Quel que soit le stade de la MRC, toute infection est à risque d’aggraver l’insuffisance rénale. Il est donc recommandé de vacciner précocement contre la grippe, les infections à pneumocoque, les infections au virus SARS-CoV-2 et l’hépatite B chez les sujets séronégatifs ou les sujets vaccinés, mais non protégés.

Le traitement des dyslipidémies par une statine est recommandé pour tous les patients atteints de MRC en prévention du risque cardiovasculaire.

Il est proposé de retenir comme objectifs :

  • HbA1c < 7 % lorsque l’insuffisance rénale est légère à modérée.
  • HbA1c < 7,5 % chez les patients à risque de comorbidité cardiovasculaire ou à risque hypoglycémique.
  • HbA1c entre 7,5 % et 8,5 % chez les patients âgés polypathologiques.

Les recommandations ADA/KDIGO(2) préconisent l’initiation précoce d’un traitement par metformine, associé à un iSGLT2 chez la plupart des patients DT2 avec MRC.

La metformine, qui n’est pas néphrotoxique, est recommandée chez les patients DT2 avec MRC ayant un DFGe ≥ 30 ml/min/1,73 m2.

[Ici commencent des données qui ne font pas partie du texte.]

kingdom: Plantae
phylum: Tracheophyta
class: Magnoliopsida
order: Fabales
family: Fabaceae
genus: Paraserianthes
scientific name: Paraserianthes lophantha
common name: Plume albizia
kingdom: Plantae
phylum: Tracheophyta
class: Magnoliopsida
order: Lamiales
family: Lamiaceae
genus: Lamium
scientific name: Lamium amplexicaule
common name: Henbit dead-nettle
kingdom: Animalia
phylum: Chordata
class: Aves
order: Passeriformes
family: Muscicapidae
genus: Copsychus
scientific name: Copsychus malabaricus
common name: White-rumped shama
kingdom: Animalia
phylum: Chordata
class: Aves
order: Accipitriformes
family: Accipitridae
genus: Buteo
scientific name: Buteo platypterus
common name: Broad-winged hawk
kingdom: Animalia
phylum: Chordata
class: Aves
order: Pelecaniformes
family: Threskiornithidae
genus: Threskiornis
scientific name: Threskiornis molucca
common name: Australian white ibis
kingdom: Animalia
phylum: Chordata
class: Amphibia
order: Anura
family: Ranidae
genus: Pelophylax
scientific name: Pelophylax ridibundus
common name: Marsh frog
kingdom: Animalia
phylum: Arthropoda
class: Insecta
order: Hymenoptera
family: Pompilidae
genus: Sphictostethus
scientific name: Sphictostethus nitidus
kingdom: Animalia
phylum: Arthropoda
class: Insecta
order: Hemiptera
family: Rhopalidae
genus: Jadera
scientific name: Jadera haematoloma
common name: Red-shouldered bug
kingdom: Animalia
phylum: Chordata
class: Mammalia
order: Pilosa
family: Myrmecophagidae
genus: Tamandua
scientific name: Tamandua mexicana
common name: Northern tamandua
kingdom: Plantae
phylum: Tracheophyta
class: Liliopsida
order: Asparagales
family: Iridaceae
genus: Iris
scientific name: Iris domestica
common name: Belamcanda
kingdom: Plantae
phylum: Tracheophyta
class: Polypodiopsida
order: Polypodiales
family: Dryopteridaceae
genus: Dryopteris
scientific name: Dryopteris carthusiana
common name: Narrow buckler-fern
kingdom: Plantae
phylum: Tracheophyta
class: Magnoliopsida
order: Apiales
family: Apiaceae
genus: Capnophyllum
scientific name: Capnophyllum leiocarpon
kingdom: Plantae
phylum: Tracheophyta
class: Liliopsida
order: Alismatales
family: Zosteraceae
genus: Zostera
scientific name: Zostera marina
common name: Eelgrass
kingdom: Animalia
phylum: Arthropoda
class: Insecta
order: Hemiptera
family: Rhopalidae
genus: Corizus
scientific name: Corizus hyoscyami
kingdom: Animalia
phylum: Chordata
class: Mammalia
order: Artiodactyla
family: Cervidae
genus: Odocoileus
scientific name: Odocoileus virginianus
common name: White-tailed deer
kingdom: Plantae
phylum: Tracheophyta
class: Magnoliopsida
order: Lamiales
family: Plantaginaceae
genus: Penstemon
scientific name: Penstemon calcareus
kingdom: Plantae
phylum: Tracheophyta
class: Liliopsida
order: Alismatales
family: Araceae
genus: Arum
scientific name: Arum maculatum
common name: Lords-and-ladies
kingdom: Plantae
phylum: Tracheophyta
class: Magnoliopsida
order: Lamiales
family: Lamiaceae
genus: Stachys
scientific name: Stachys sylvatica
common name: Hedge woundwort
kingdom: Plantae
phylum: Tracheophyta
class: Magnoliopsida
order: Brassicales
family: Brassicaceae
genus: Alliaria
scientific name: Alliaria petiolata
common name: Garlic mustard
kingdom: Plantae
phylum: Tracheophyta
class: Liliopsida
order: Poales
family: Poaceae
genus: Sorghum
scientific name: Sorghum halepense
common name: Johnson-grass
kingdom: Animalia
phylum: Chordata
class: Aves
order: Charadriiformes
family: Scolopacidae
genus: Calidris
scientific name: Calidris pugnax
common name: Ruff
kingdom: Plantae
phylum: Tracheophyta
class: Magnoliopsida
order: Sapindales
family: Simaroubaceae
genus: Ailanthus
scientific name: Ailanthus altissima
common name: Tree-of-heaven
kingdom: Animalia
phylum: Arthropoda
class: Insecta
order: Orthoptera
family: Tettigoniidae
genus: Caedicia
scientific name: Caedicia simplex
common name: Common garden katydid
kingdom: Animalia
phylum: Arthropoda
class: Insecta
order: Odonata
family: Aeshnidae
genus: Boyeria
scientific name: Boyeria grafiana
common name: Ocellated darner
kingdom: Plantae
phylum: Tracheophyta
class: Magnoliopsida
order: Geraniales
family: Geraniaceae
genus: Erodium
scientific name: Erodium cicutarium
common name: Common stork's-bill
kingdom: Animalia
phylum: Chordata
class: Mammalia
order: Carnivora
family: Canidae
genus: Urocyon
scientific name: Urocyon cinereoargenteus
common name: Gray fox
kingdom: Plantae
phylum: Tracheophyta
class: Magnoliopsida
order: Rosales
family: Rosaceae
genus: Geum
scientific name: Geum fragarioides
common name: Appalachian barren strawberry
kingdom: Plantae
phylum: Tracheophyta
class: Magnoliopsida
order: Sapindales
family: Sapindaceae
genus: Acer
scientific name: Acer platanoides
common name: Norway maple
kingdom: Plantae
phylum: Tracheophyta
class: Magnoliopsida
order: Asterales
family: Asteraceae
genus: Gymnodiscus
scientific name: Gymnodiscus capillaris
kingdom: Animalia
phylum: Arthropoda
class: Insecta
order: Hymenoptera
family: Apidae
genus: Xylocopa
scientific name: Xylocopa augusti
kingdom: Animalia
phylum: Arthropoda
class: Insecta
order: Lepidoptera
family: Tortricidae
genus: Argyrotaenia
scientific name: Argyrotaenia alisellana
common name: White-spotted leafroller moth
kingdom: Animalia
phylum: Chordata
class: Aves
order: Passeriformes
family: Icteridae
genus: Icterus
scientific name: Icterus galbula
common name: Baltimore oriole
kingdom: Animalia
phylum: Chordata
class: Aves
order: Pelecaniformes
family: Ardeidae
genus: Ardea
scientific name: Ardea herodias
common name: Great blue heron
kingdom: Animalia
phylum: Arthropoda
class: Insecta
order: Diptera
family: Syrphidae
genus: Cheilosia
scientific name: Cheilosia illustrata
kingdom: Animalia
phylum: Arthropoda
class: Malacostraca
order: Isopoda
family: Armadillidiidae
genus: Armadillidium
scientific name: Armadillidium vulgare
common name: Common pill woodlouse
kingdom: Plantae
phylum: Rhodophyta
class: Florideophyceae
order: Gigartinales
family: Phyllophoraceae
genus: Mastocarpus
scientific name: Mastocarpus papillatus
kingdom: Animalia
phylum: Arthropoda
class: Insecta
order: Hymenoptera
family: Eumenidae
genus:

Les iSGLT2 ayant prouvé leurs bénéfices rénaux et cardiovasculaires sont, quant à eux, recommandés chez la plupart des patients DT2 avec MRC, ayant un DFGe ≥ 20 ml/min/1,73 m2, indépendamment du taux d’HbA1c, même si les objectifs glycémiques sont atteints.

Dr Sophie Delaure

Références

1. Haute Autorité de santé (HAS). Guide du parcours de soins – Maladie rénale chronique de l’adulte (MRC). Validé par le Collège le 1er juillet 2021. Mis à jour en septembre 2023.
2. de Boer IH, Khunti K, Sadusky T et al. Diabetes management in chronic kidney disease: a consensus report by the American Diabetes Association (ADA) and Kidney Disease: Improving Global Outcomes (KDIGO). Diabetes Care. 2022;45(12):3075-90.